■ **What the task asks**: Write out, exactly and in full, the records given below, but not their pictures.
Source information: Begin
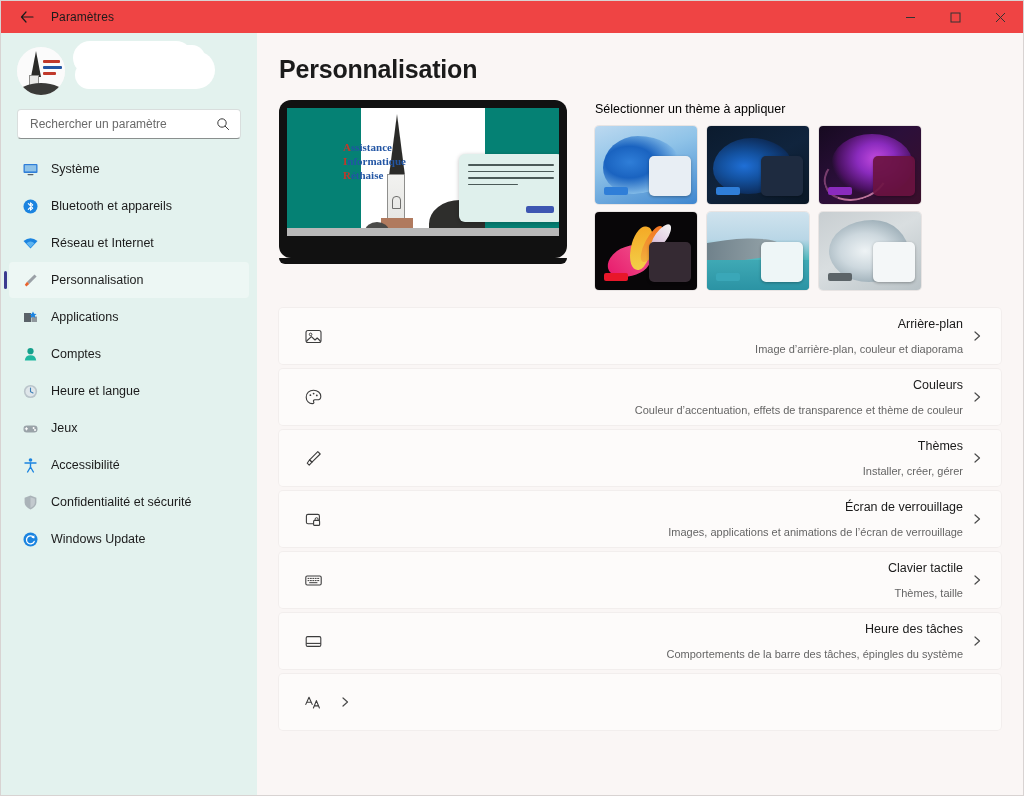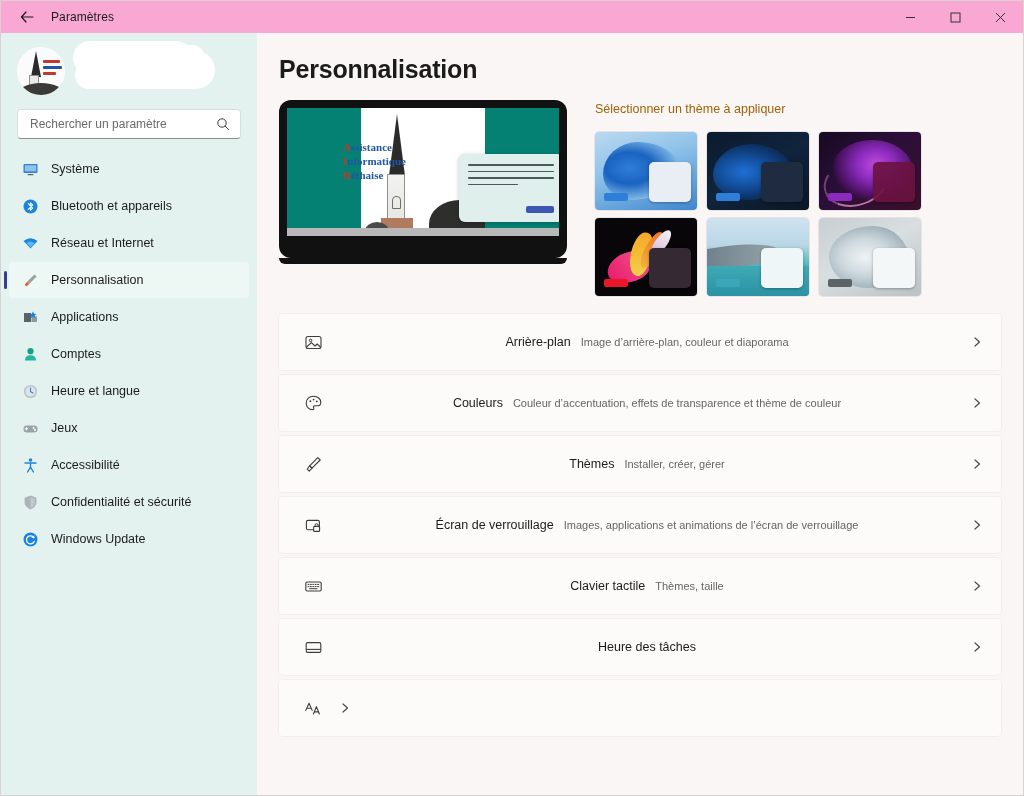--- a/index.html
+++ b/index.html
@@ -19,7 +19,7 @@
   
   .titlebar{
     height:32px;flex:0 0 32px;
-    background:#f9a8d4;
+    background:#ef4444;
     display:flex;align-items:center;
     position:relative;z-index:5;
   }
Source information: End
■ **Reply**:
--- a/index.html
+++ b/index.html
@@ -19,7 +19,7 @@
   
   .titlebar{
     height:32px;flex:0 0 32px;
-    background:#f9a8d4;
+    background:#ef4444;
     display:flex;align-items:center;
     position:relative;z-index:5;
   }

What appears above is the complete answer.